Dec 13, 2004 15:13
ill start with friday...after skool me Marz, Mike and my Cousin all went to house of blues to see Grumpy...no one was thier at first till close to the end so it was kool...the first band played which they were really good called Black Star Morning...after the played and after the second band i think they were called blidfold or sumtin..they were ok...i got a chance to talk to the bassist of Black Star Morning which was awsome then i got his autograph and he asked for my num to give me a call wen the played their next show for my band to open for them which would be fuckin awsome so yea got to meet the rest of the band al except the drummer...we actually got to talk to the memebers of the band so it was all good...Grump was fuckin awsome the bassist was so kool he was all crazy and shit wen he played it was awsome...i got to touch him it was great and shit all in all it was a damn good show..after the show we left of course the ride home was pretty koo we stopped at mcdonalds cuz we were hungry and stuff..then we came home and i slept..yea koo right...sat and sun manny made me hang with him...well i actually chose to but for reasons i don feel like sayin so yea it was koo and thas prety much it....this weeken ppl r suposed to come over here and stay the weekn which shud be fun so yea...today was borin as usual i never didi my Drawin project that was due so i failed that..i got my final project tody which is due fri i mean damn so much fuckin work..i slept most of my classes anywayz so its all good well don hav much more to say so lata
Forty-Six & 2---Tool--- My shadow's Shedding skin and I've been picking scabs again. I'm down digging through my old muscles looking for a clue. I've been crawling on my belly clearing out what could've been. I've been wallowing in my own confused and insecure delusions for a piece to cross me over or a word to guide me in. I wanna feel the changes coming down. I wanna know what I've been hiding in my shadow. Change is coming through my shadow. My shadow's shedding skin I've been picking my scabs again. I've been crawling on my belly clearing out what could've been I've been wallowing in my own chaotic and insecure delusions. I wanna feel the change consume me, feel the outside turning in. I wanna feel the metamorphosis and cleansing I've endured within my shadow. Change is coming. Now is my time. Listen to my muscle memory.
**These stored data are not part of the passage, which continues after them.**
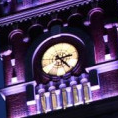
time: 2:21
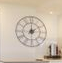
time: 2:00
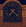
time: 7:22
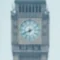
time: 8:11
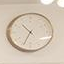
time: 10:34
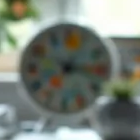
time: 7:15
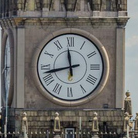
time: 11:42
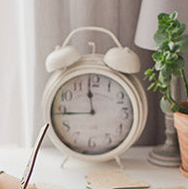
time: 11:44
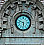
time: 5:48
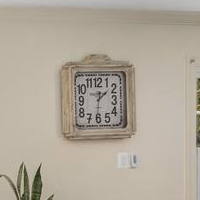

Contemplate what I've been clinging to. Forty-six and two ahead of me. I choose to live and to grow, take and give and to move, learn and love and to cry, kill and die and to be paranoid and to lie, hate and fear and to do what it takes to move through. I choose to live and to lie, kill and give and to die, learn and love and to do what it takes to step through. See my shadow changing, stretching up and over me soften this old armor. hoping I can clear the way by stepping through my shadow, coming out the other side. Step into the shadow. Forty six and two are just ahead of me.